Il y a des gens qu’on entend dans sa télévision, on trouve qu’ils parlent bien, on apprécie le phrasé, la musique des mots, le choix des intonations. On aimerait les lire. Aussi ai-je découvert au travers d’un cadeau que Sylvain Tesson écrivait, qu’il était même plutôt prolifique et avait signé ce « Petit traité sur l’immensité du monde », essai sur ces personnages qui traversent le monde à pied, qu’il nomme les wanderer, foulant le monde sans rien en attendre si ce n’est d’être toujours source de vie, de découvertes et d’enchantement.

Pour ralentir la fuite du temps, Sylvain Tesson parcourt le monde à pied, à cheval, à vélo ou en canot. Dans les steppes d’Asie centrale, au Tibet, dans les forêts françaises ou à Paris, il marche, chevauche, escalade aussi les monuments à mains nues. Pour mieux embrasser la terre, il passe une nuit au sommet de Notre-Dame de Paris, bivouaque dans un arbre ou sous un pont, construit des cabanes. Cet amoureux des reliefs poursuit le merveilleux et l’enchantement. Dans nos sociétés de communication, il en appelle à un nouveau nomadisme, à un vagabondage joyeux. Ce Petit traité sur l’immensité du monde est un précis de désobéissance naturaliste, une philosophie de poche buissonnière, un récit romantique contre l’ordre établi.

L’auteur à la plume toujours leste et agréable à mes yeux signe une série de textes relatant tant ses expériences que ses réflexions sur ce vagabondage volontaire emprunt de poésie et d’une certaine forme de romantisme réaliste. De la définition du wanderer en passant par une traversée du Baïkal tout sauf « by fair means », sans oublier un texte d’une violence extrême sur la conditions des femmes dans le monde, on se prend à apprendre, à écrire, à réfléchir avec lui. On ne peut aussi s’empêcher de revoir sa façon de voyager, de s’imaginer faire de même. Difficile. Tellement à contre-courant de nos habitudes, de mes habitudes. Toujours pressé, voulant toujours voir un maximum de choses, cherchant l’émerveillement à tout prix.

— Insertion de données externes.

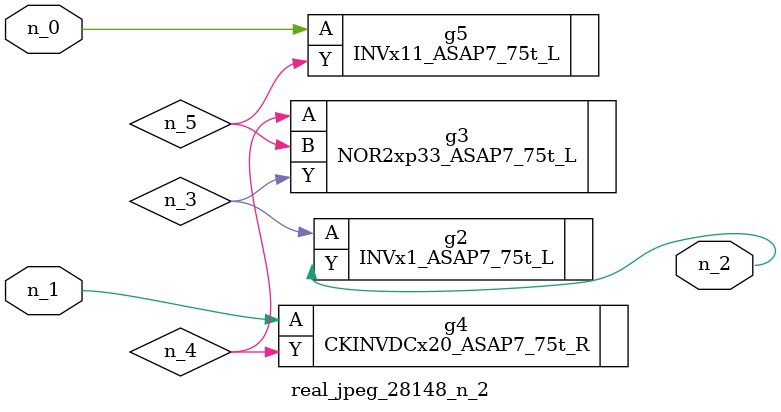
<source format=v>
module real_jpeg_28148_n_2 (n_1, n_0, n_2);

input n_1;
input n_0;

output n_2;

wire n_5;
wire n_4;
wire n_3;

INVx11_ASAP7_75t_L g5 ( 
.A(n_0),
.Y(n_5)
);

CKINVDCx20_ASAP7_75t_R g4 ( 
.A(n_1),
.Y(n_4)
);

INVx1_ASAP7_75t_L g2 ( 
.A(n_3),
.Y(n_2)
);

NOR2xp33_ASAP7_75t_L g3 ( 
.A(n_4),
.B(n_5),
.Y(n_3)
);


endmodule
</source>
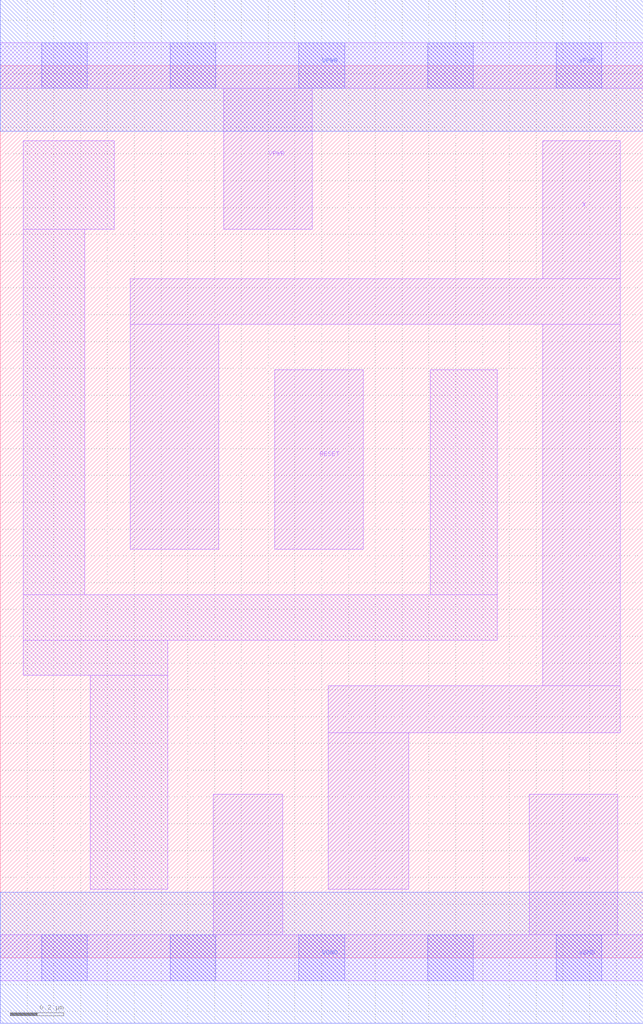
<source format=lef>
# Copyright 2020 The SkyWater PDK Authors
#
# Licensed under the Apache License, Version 2.0 (the "License");
# you may not use this file except in compliance with the License.
# You may obtain a copy of the License at
#
#     https://www.apache.org/licenses/LICENSE-2.0
#
# Unless required by applicable law or agreed to in writing, software
# distributed under the License is distributed on an "AS IS" BASIS,
# WITHOUT WARRANTIES OR CONDITIONS OF ANY KIND, either express or implied.
# See the License for the specific language governing permissions and
# limitations under the License.
#
# SPDX-License-Identifier: Apache-2.0

VERSION 5.7 ;
  NAMESCASESENSITIVE ON ;
  NOWIREEXTENSIONATPIN ON ;
  DIVIDERCHAR "/" ;
  BUSBITCHARS "[]" ;
UNITS
  DATABASE MICRONS 200 ;
END UNITS
MACRO sky130_fd_sc_lp__bushold0_1
  CLASS CORE ;
  SOURCE USER ;
  FOREIGN sky130_fd_sc_lp__bushold0_1 ;
  ORIGIN  0.000000  0.000000 ;
  SIZE  2.400000 BY  3.330000 ;
  SYMMETRY X Y ;
  SITE unit ;
  PIN RESET
    ANTENNAGATEAREA  0.126000 ;
    DIRECTION INPUT ;
    USE SIGNAL ;
    PORT
      LAYER li1 ;
        RECT 1.025000 1.525000 1.355000 2.195000 ;
    END
  END RESET
  PIN X
    ANTENNADIFFAREA  0.228900 ;
    ANTENNAGATEAREA  0.126000 ;
    DIRECTION INOUT ;
    USE SIGNAL ;
    PORT
      LAYER li1 ;
        RECT 0.485000 1.525000 0.815000 2.365000 ;
        RECT 0.485000 2.365000 2.315000 2.535000 ;
        RECT 1.225000 0.255000 1.525000 0.840000 ;
        RECT 1.225000 0.840000 2.315000 1.015000 ;
        RECT 2.025000 1.015000 2.315000 2.365000 ;
        RECT 2.025000 2.535000 2.315000 3.050000 ;
    END
  END X
  PIN VGND
    DIRECTION INOUT ;
    USE GROUND ;
    PORT
      LAYER li1 ;
        RECT 0.000000 -0.085000 2.400000 0.085000 ;
        RECT 0.795000  0.085000 1.055000 0.610000 ;
        RECT 1.975000  0.085000 2.305000 0.610000 ;
      LAYER mcon ;
        RECT 0.155000 -0.085000 0.325000 0.085000 ;
        RECT 0.635000 -0.085000 0.805000 0.085000 ;
        RECT 1.115000 -0.085000 1.285000 0.085000 ;
        RECT 1.595000 -0.085000 1.765000 0.085000 ;
        RECT 2.075000 -0.085000 2.245000 0.085000 ;
      LAYER met1 ;
        RECT 0.000000 -0.245000 2.400000 0.245000 ;
    END
  END VGND
  PIN VPWR
    DIRECTION INOUT ;
    USE POWER ;
    PORT
      LAYER li1 ;
        RECT 0.000000 3.245000 2.400000 3.415000 ;
        RECT 0.835000 2.720000 1.165000 3.245000 ;
      LAYER mcon ;
        RECT 0.155000 3.245000 0.325000 3.415000 ;
        RECT 0.635000 3.245000 0.805000 3.415000 ;
        RECT 1.115000 3.245000 1.285000 3.415000 ;
        RECT 1.595000 3.245000 1.765000 3.415000 ;
        RECT 2.075000 3.245000 2.245000 3.415000 ;
      LAYER met1 ;
        RECT 0.000000 3.085000 2.400000 3.575000 ;
    END
  END VPWR
  OBS
    LAYER li1 ;
      RECT 0.085000 1.055000 0.625000 1.185000 ;
      RECT 0.085000 1.185000 1.855000 1.355000 ;
      RECT 0.085000 1.355000 0.315000 2.720000 ;
      RECT 0.085000 2.720000 0.425000 3.050000 ;
      RECT 0.335000 0.255000 0.625000 1.055000 ;
      RECT 1.605000 1.355000 1.855000 2.195000 ;
  END
END sky130_fd_sc_lp__bushold0_1

</source>
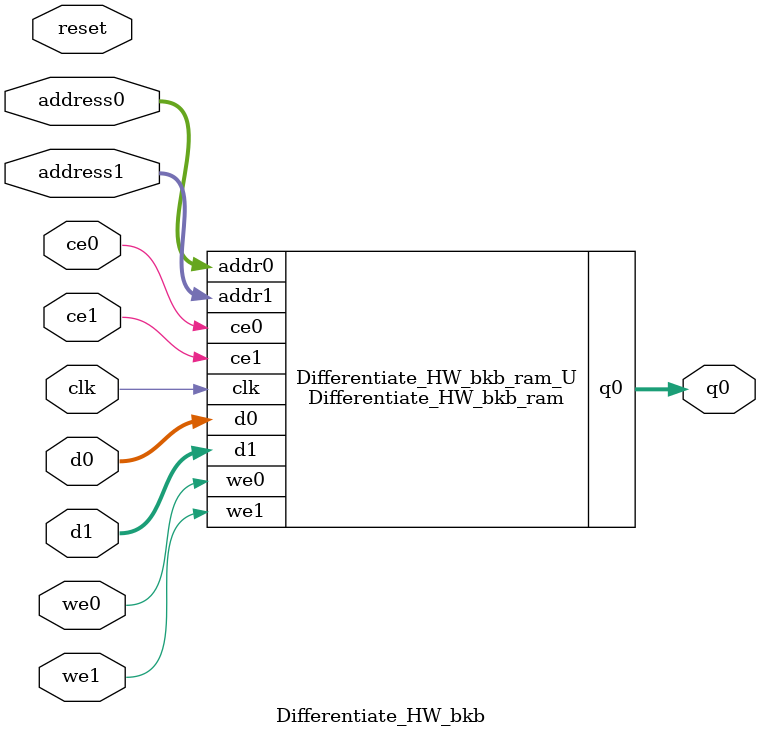
<source format=v>

`timescale 1 ns / 1 ps
module Differentiate_HW_bkb_ram (addr0, ce0, d0, we0, q0, addr1, ce1, d1, we1,  clk);

parameter DWIDTH = 8;
parameter AWIDTH = 9;
parameter MEM_SIZE = 474;

input[AWIDTH-1:0] addr0;
input ce0;
input[DWIDTH-1:0] d0;
input we0;
output reg[DWIDTH-1:0] q0;
input[AWIDTH-1:0] addr1;
input ce1;
input[DWIDTH-1:0] d1;
input we1;
input clk;

(* ram_style = "block" *)reg [DWIDTH-1:0] ram[0:MEM_SIZE-1];




always @(posedge clk)  
begin 
    if (ce0) 
    begin
        if (we0) 
        begin 
            ram[addr0] <= d0; 
            q0 <= d0;
        end 
        else 
            q0 <= ram[addr0];
    end
end


always @(posedge clk)  
begin 
    if (ce1) 
    begin
        if (we1) 
        begin 
            ram[addr1] <= d1; 
        end 
    end
end


endmodule


`timescale 1 ns / 1 ps
module Differentiate_HW_bkb(
    reset,
    clk,
    address0,
    ce0,
    we0,
    d0,
    q0,
    address1,
    ce1,
    we1,
    d1);

parameter DataWidth = 32'd8;
parameter AddressRange = 32'd474;
parameter AddressWidth = 32'd9;
input reset;
input clk;
input[AddressWidth - 1:0] address0;
input ce0;
input we0;
input[DataWidth - 1:0] d0;
output[DataWidth - 1:0] q0;
input[AddressWidth - 1:0] address1;
input ce1;
input we1;
input[DataWidth - 1:0] d1;



Differentiate_HW_bkb_ram Differentiate_HW_bkb_ram_U(
    .clk( clk ),
    .addr0( address0 ),
    .ce0( ce0 ),
    .d0( d0 ),
    .we0( we0 ),
    .q0( q0 ),
    .addr1( address1 ),
    .ce1( ce1 ),
    .d1( d1 ),
    .we1( we1 ));

endmodule


</source>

J’ai aussi beaucoup apprécié ses réflexions sur la géographie, la topologie et autres sciences du paysage : un régal. Que dire aussi de ce texte sur ses expériences de grimpette sur les différents monuments et cathédrales si ce n’est qu’il est un appel à faire de même tant ses descriptions font envie. Le texte dans son ensemble est court, très court, trop court. C’est le principe d’un essai me direz-vous… mais j’aimerais savourer encore et encore la jolie musique de ses mots et son ton parfois docte, acerbe ou poétique.

Ce livre n’aura pas fait long feu mais je crois que j’ai bien envie d’en faire mon livre de chevet lorsque je parcourrai le monde. Non pas pour faire comme lui, je pense qu’il faudrait que j’accomplisse une petite révolution interne pour ce faire, mais au moins pour tenter d’injecter dans mes pérégrinations quelques uns des leçons que j’ai apprises en dévorant ce livre.